I conducted a test on a 1 gram ore sample today in a 25ml beaker using just enough 68%nitric to cover the sample and further diluted that solution with an equal volume of water. A nice slow dissolution (safety conscious). 

Again I get a yellow solution which turns to a rusty orange at higher concentrations. 

I have started doing some reading, but have not run across the answers yet as to what colors mean what metals. 

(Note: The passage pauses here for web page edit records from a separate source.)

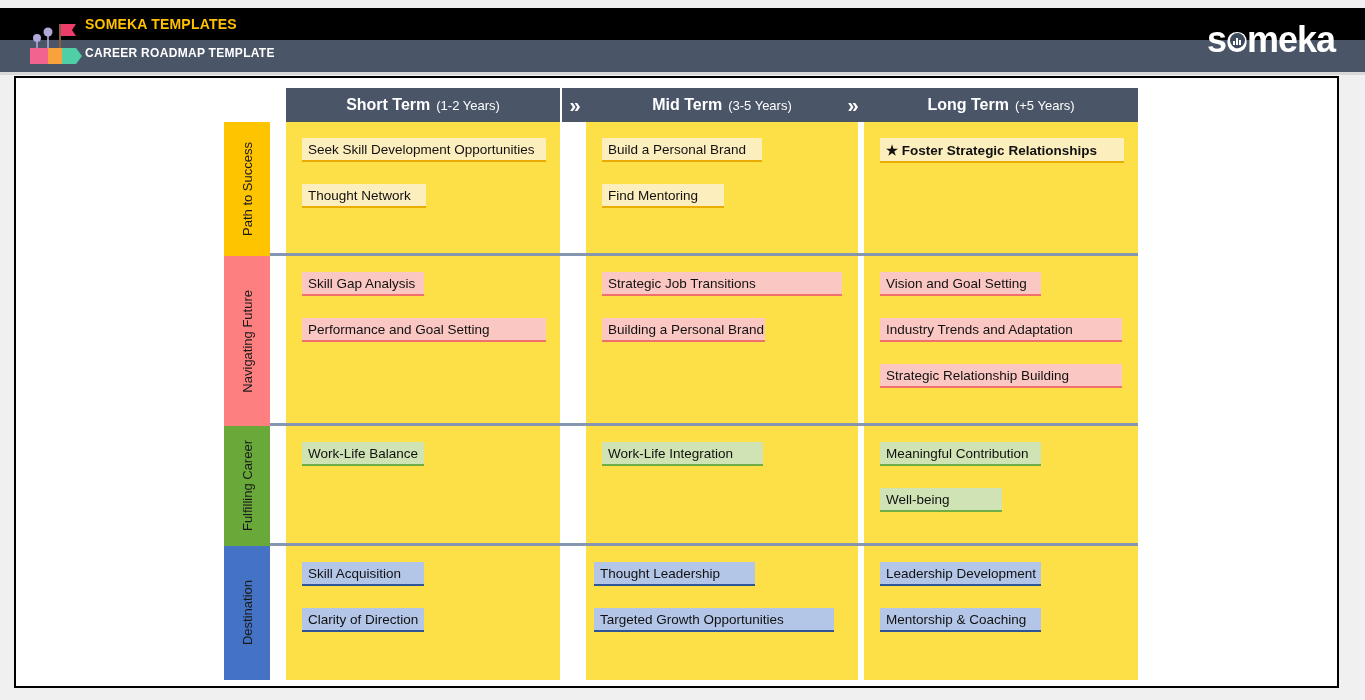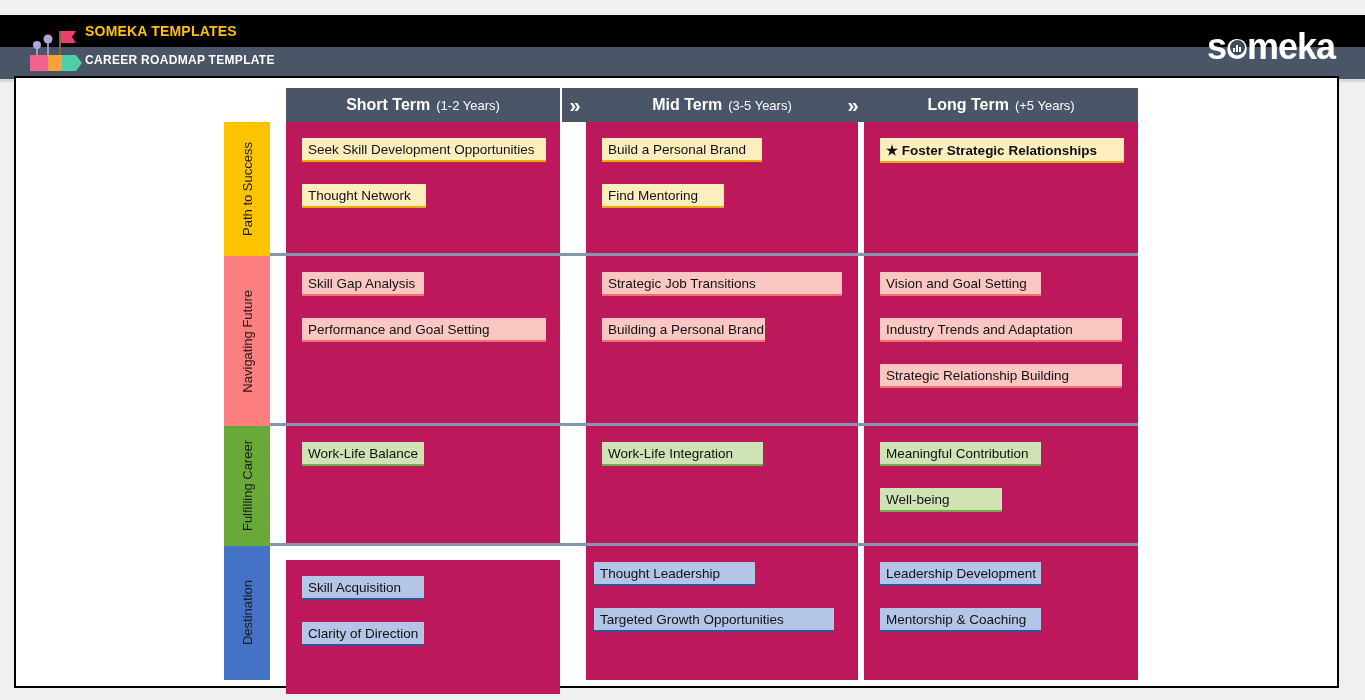--- a/index.html
+++ b/index.html
@@ -4,21 +4,21 @@
 <style>
   * { box-sizing: border-box; margin: 0; padding: 0; }
   html, body {
     width: 1365px; height: 700px;
     background: #f0f0f0;
     font-family: "Liberation Sans", sans-serif;
     overflow: hidden;
   }
 
   
-  .banner { position: absolute; left: 0; top: 15px; width: 1365px; height: 72px; }
+  .banner { position: absolute; left: 0; top: 8px; width: 1365px; height: 72px; }
   .banner-black { position: absolute; left: 0; top: 0; width: 1365px; height: 32px; background: #000; }
   .banner-slate { position: absolute; left: 0; top: 32px; width: 1365px; height: 32px; background: #4a5568; }
   .banner-underline { position: absolute; left: 0; top: 64px; width: 1365px; height: 3px; background: #d9d9d9; }
 
   .brand-line {
     position: absolute; left: 85px; top: 8px;
     color: #ffc000; font-size: 14px; font-weight: bold; letter-spacing: .2px;
   }
   .doc-title {
     position: absolute; left: 85px; top: 38px;
@@ -70,21 +70,21 @@
 
   .rowlabel {
     position: absolute; width: 46px;
     display: flex; align-items: center; justify-content: center;
   }
   .rowlabel span {
     writing-mode: vertical-rl; transform: rotate(180deg);
     font-size: 13px; color: #1a1a1a; white-space: nowrap;
   }
 
-  .cell { position: absolute; background: #be185d; padding: 16px 16px 0 16px; }
+  .cell { position: absolute; background: #fde047; padding: 16px 16px 0 16px; }
 
   .item {
     position: relative; display: block;
     font-size: 13.5px; color: #111;
     padding: 4px 6px 3px 6px;
     margin-bottom: 22px;
     white-space: nowrap;
   }
   .item.bold { font-weight: bold; }
 
@@ -182,21 +182,21 @@
         <div class="item" style="background: rgb(207, 227, 180); border-bottom: 2px solid rgb(112, 173, 71); width: 161px;">Work-Life Integration</div>
       </div>
       <div class="cell" style="left: 640px; top: 338px; width: 274px; height: 120px;">
         <div class="item" style="background: rgb(207, 227, 180); border-bottom: 2px solid rgb(112, 173, 71); width: 161px;">Meaningful Contribution</div>
         <div class="item" style="background: rgb(207, 227, 180); border-bottom: 2px solid rgb(112, 173, 71); width: 122px;">Well-being</div>
       </div>
       <div class="divider" style="left: 46px; top: 335px; width: 868px;"></div>
       <div class="rowlabel" style="left: 0px; top: 458px; height: 134px; background: rgb(68, 114, 196);">
         <span>Destination</span>
       </div>
-      <div class="cell" style="left: 62px; top: 458px; width: 274px; height: 134px; margin-top: 14px;">
+      <div class="cell" style="left: 62px; top: 458px; width: 274px; height: 134px;">
         <div class="item" style="background: rgb(180, 198, 231); border-bottom: 2px solid rgb(47, 85, 151); width: 122px;">Skill Acquisition</div>
         <div class="item" style="background: rgb(180, 198, 231); border-bottom: 2px solid rgb(47, 85, 151); width: 122px;">Clarity of Direction</div>
       </div>
       <div class="cell" style="left: 362px; top: 458px; width: 272px; height: 134px; padding-left: 8px;">
         <div class="item" style="background: rgb(180, 198, 231); border-bottom: 2px solid rgb(47, 85, 151); width: 161px;">Thought Leadership</div>
         <div class="item" style="background: rgb(180, 198, 231); border-bottom: 2px solid rgb(47, 85, 151); width: 240px;">Targeted Growth Opportunities</div>
       </div>
       <div class="cell" style="left: 640px; top: 458px; width: 274px; height: 134px;">
         <div class="item" style="background: rgb(180, 198, 231); border-bottom: 2px solid rgb(47, 85, 151); width: 161px;">Leadership Development</div>
         <div class="item" style="background: rgb(180, 198, 231); border-bottom: 2px solid rgb(47, 85, 151); width: 161px;">Mentorship &amp; Coaching</div>

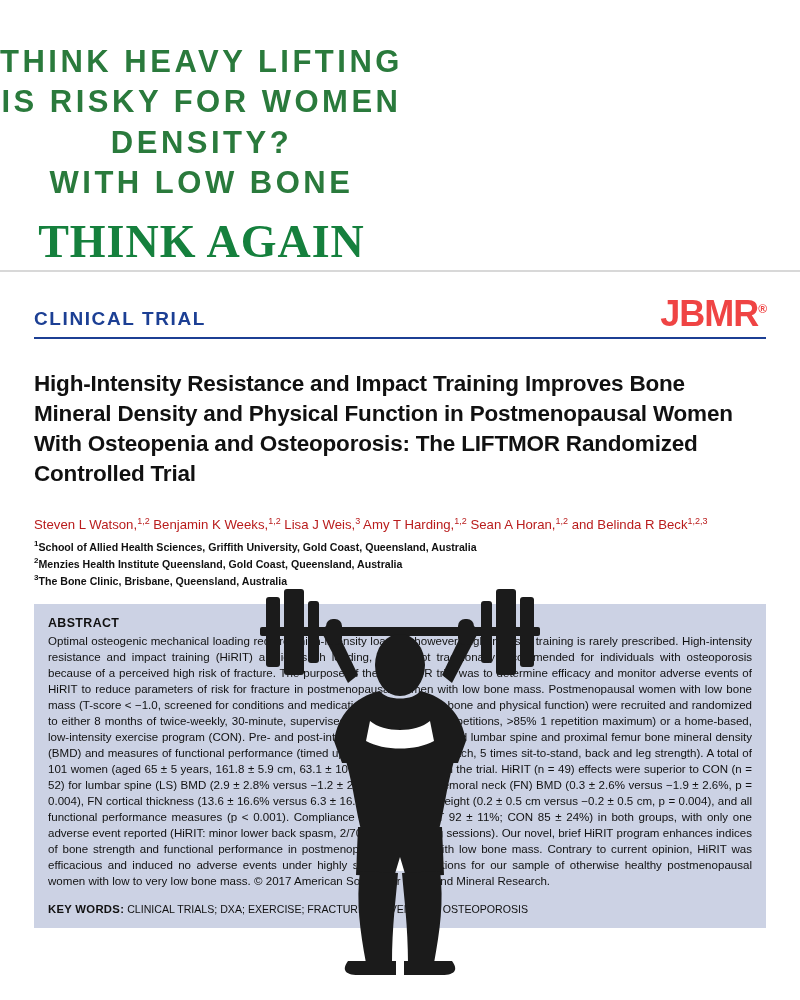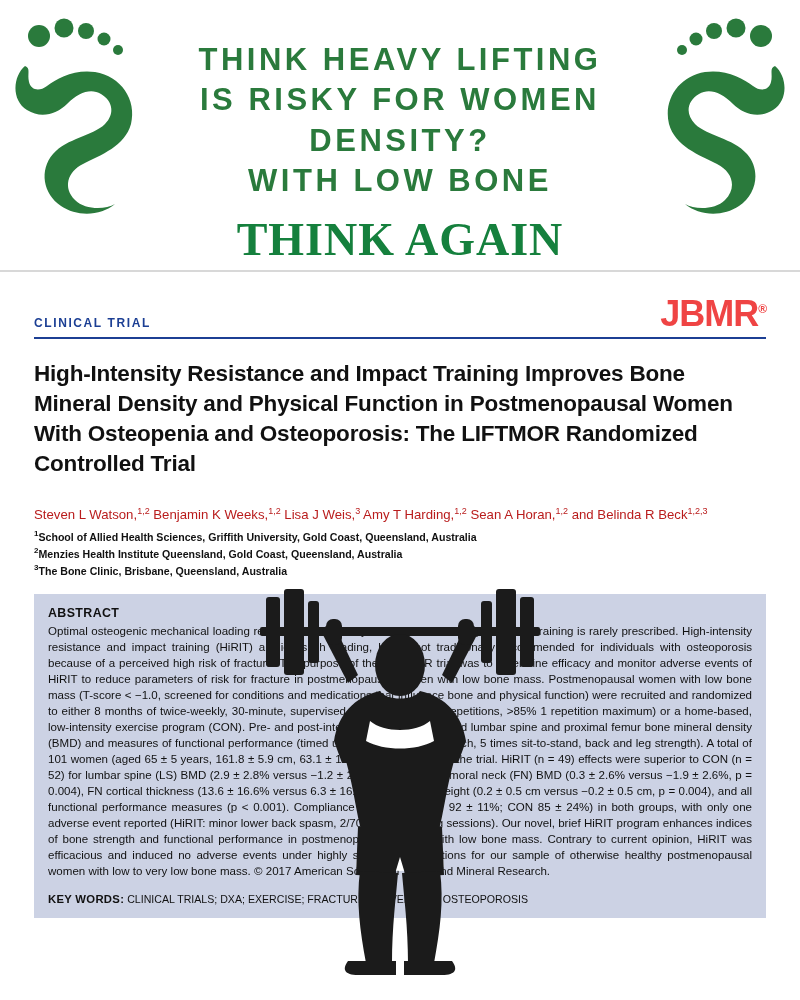--- a/index.html
+++ b/index.html
@@ -21,20 +21,21 @@
     height: 270px;
     background: #ffffff;
     border-bottom: 2px solid #d8d8d8;
     overflow: hidden;
   }
   .banner-inner {
     display: flex;
     align-items: flex-start;
     justify-content: center;
     height: 100%;
+    flex-direction: column;
   }
   .logo-left, .logo-right {
     width: 150px;
     flex: 0 0 150px;
     padding-top: 14px;
     display: flex;
     justify-content: center;
   }
   .logo-right { transform: scaleX(-1); }
   .banner-text {
@@ -67,38 +68,38 @@
   .journal-row {
     display: flex;
     align-items: flex-end;
     justify-content: space-between;
     border-bottom: 2px solid #1c3f94;
     padding-bottom: 7px;
   }
   .clinical-trial {
     color: #1c3f94;
     font-weight: bold;
-    font-size: 12px;
+    font-size: 19px;
     letter-spacing: 1.6px;
   }
   .jbmr {
     color: #ef4444;
     font-family: Liberation Sans, sans-serif;
     font-weight: bold;
     font-size: 36px;
     line-height: 0.9;
     letter-spacing: -1px;
   }
   .jbmr sup {
     font-size: 12px;
     vertical-align: super;
   }
 
   .title {
-    margin-top: 20px;
+    margin-top: 30px;
     font-size: 22.5px;
     font-weight: bold;
     line-height: 1.33;
     color: #111111;
     letter-spacing: -0.2px;
   }
   .authors {
     margin-top: 26px;
     font-size: 13.2px;
     line-height: 1.45;

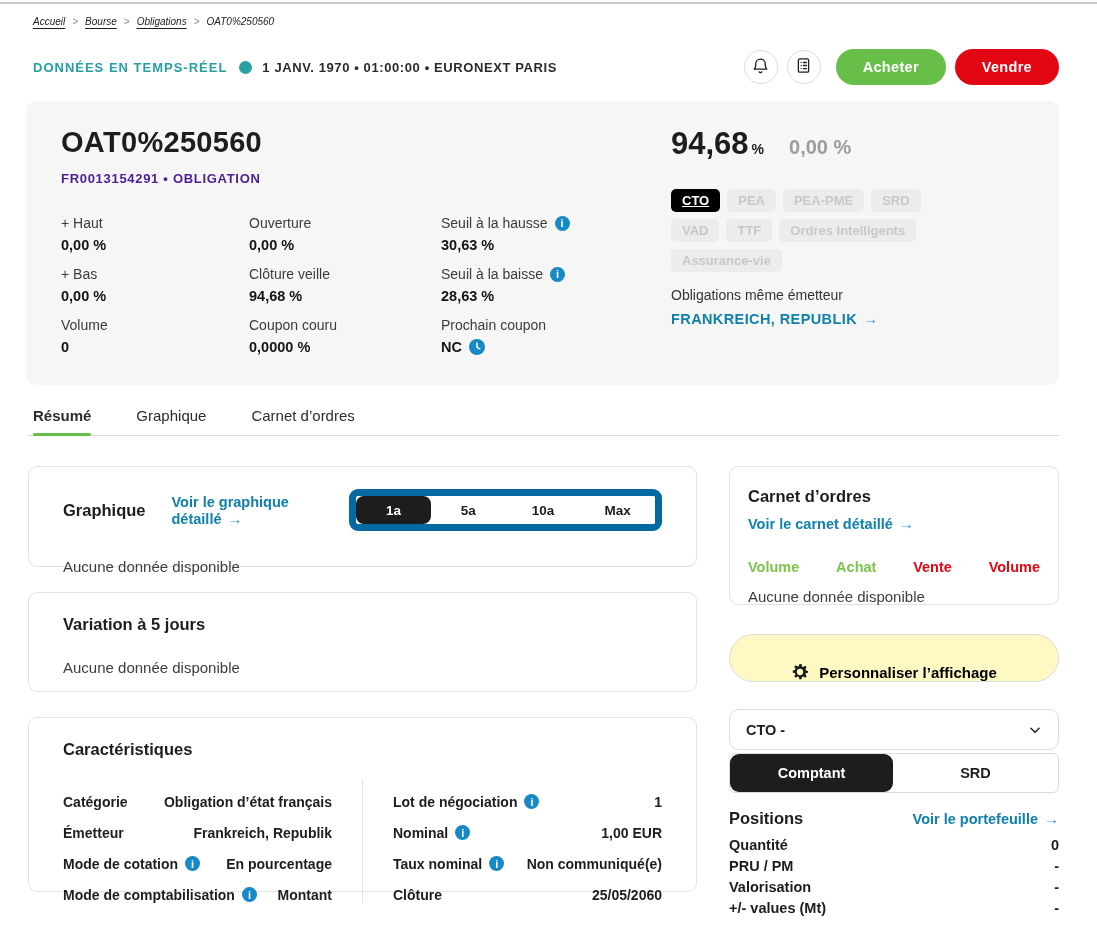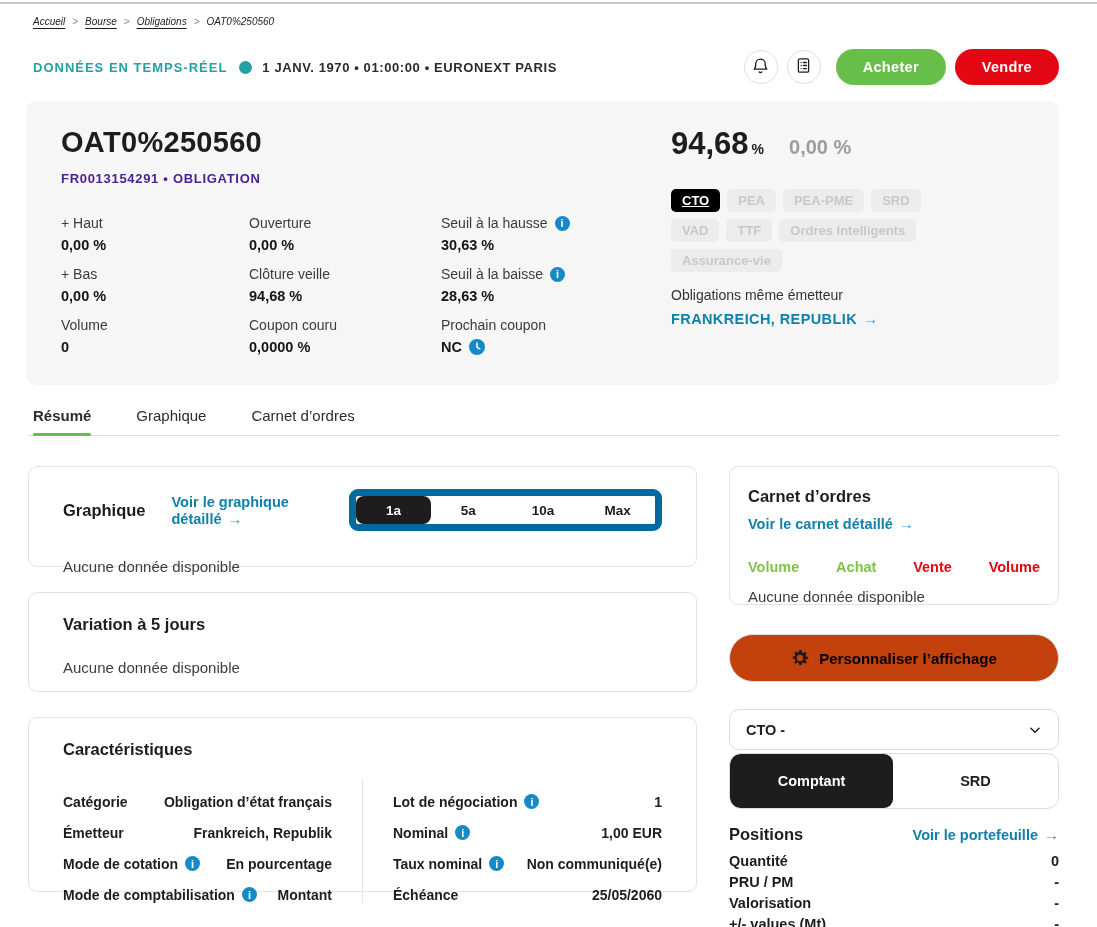--- a/index.html
+++ b/index.html
@@ -77,27 +77,27 @@
   .char-value { font-size:14px; font-weight:bold; text-align:right; }
 
   
   .orderbook-card { padding:20px 18px 26px; margin-bottom:0; }
   .orderbook-card .teal-link { display:inline-block; margin-top:9px; }
   .ob-headers { display:flex; justify-content:space-between; margin-top:26px; font-size:14.5px; font-weight:bold; }
   .ob-green { color:#7fc24e; }
   .ob-red { color:#e30613; }
   .ob-empty { margin-top:13px; font-size:15px; color:#3d3d3d; }
 
-  .customize-btn { margin-top:29px; width:330px; height:48px; border:1px solid #dcdcdc; border-radius:24px; background:#c2410c; display:flex; align-items:center; justify-content:center; gap:10px; font-size:15px; font-weight:bold; cursor:pointer; font-family:inherit; }
+  .customize-btn { margin-top:29px; width:330px; height:48px; border:1px solid #dcdcdc; border-radius:24px; background:#fef9c3; display:flex; align-items:flex-end; justify-content:center; gap:10px; font-size:15px; font-weight:bold; cursor:pointer; font-family:inherit; }
 
   .account-select { margin-top:27px; height:41px; border:1px solid #dcdcdc; border-radius:10px; display:flex; align-items:center; padding:0 16px; cursor:pointer; background:#fff; }
   .account-select .val { font-size:14.5px; font-weight:bold; }
   .account-select .chev { margin-left:auto; display:flex; }
 
-  .settle-toggle { margin-top:3px; height:56px; border:1px solid #dcdcdc; border-radius:12px; display:flex; overflow:hidden; background:#fff; }
+  .settle-toggle { margin-top:3px; height:40px; border:1px solid #dcdcdc; border-radius:6px; display:flex; overflow:hidden; background:#fff; }
   .settle-opt { flex:1; display:flex; align-items:center; justify-content:center; font-size:14.5px; font-weight:bold; cursor:pointer; }
   .settle-opt.active { background:#1d1d1d; color:#fff; border-radius:9px; flex:0 0 163px; }
 
   .positions { margin-top:16px; }
   .pos-head { display:flex; align-items:center; justify-content:space-between; }
   .pos-title { font-size:16.5px; font-weight:bold; }
   .pos-rows { margin-top:10px; }
   .pos-row { display:flex; justify-content:space-between; margin-top:7px; font-size:14.5px; font-weight:bold; line-height:14px; }
 </style>
 </head>
@@ -303,21 +303,21 @@
           </div>
           <div class="char-row">
             <div class="char-label">
                 <span>Taux nominal</span>
                 <span class="info-icon">i</span>
               </div>
             <div class="char-value">Non communiqué(e)</div>
           </div>
           <div class="char-row">
             <div class="char-label">
-                <span>Échéance</span>
+                <span>Clôture</span>
               </div>
             <div class="char-value">25/05/2060</div>
           </div>
         </div>
       </div>
     </section>
 
   </div>
 
   <div class="col-right">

Is the yellow reaction specific to a certain metal? That last batch that started off like this did test positive for platinum (stannous test) after it was fully reacted.


----------



## 4metals (May 29, 2017)

Unfortunately simply color change rarely can pin down a specific metal, especially yellow.


----------



## Ragnor (May 29, 2017)

Thank you for the response. 


I'm going to add this image. Can anyone confirm that this is a positive result for platinum using stannous test? 
This is the result from the solution I made made today. I have not yet added any hcl or salt.

Also I was wrong, it's a 50ml beaker


----------



## g_axelsson (May 29, 2017)

Check this thread.
http://goldrefiningforum.com/phpBB3/viewtopic.php?f=41&t=5271&p=45030#p45030

Göran


----------



## Lino1406 (May 29, 2017)

Platinum will not dissolve in nitric acid


----------



## Platdigger (May 29, 2017)

Except, with enough silver.


----------



## Ragnor (May 29, 2017)

Ag, Au, Pt is a very high probability for this material.




"I don't know Herman, that looks like pyrite to me", I said. "That's the gold!" the old man snapped back at me angrily.....


----------



## Ragnor (May 30, 2017)

This is the result after adding 1/4 tsp. of table salt to the mix.


----------